Nigeria: New Censors Board Chief Pays Homage to Film Marketers, Veterans, Others

As part of his familiarisation agenda with stakeholders in the film industry, newly appointed executive director of the National Film and Video Censors Board (NFVCB), Mr. Adedayo Thomas, has embarked on a tour of the South-West, particularly Lagos, the entertainment hub of Nigeria, where he held personal meetings with veterans like Chief Eddie Ugboma, Igwe Gabriel Okoye, aka Gabosky, and Mr. Mahmood Ali-Balogun among others.

Thomas also met with the leadership of associations such as Film and Video Producers & Marketers Association of Nigeria (FVPMAN), Yoruba Video Film Producers/Marketers Association of Nigeria (YVFPMAN), Association of Movie Producers (AMP), National Association of Nigerian Theatre Arts Practitioners (NANTAP) and Mr. Bond Emeruwa, chairman of Audio-Visual Rights Society of Nigeria (AVRS).

It was an unusual kind of engagement for the new appointee who noted that it felt more responsible of him to visit the stakeholders individually and collectively, rather than wait for them to pay him the usual courtesy visit when a new helmsman assumes office.

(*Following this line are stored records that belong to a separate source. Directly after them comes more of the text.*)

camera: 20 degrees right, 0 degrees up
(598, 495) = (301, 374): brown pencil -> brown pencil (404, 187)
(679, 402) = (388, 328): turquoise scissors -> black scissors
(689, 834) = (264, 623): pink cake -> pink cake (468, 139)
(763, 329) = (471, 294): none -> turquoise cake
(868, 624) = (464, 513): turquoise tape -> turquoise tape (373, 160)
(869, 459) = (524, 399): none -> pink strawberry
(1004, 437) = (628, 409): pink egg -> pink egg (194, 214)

"The E.D of Censors Board is in Abuja, I have come to you as Adedayo Thomas, and I'm glad to be back to my first constituency," the NFVCB chief said to his hosts.

He assured his hosts that his years of entrepreneurial practice and tutoring would be brought to bear, on the 'ailing' and N317million-indebted Censors Board he met on ground. "But I cannot do it alone. I lay no claim to total knowledge of the solutions to this aspect of film business. That is why I have come to you."

Thomas averred that government is not meant to kill creativity and businesses with its policies, but to give them the right grounds to fester. "Your successes as entrepreneurs are our success. When you make it big, all we need from you as government agency is 'little change' to survive," he said.

The NFVCB chief sued for cooperation of the film marketers and distributors with the Censors Board, decrying the present norm where by about 70 percent of films in circulation were not taken to the agency for censorship and classification.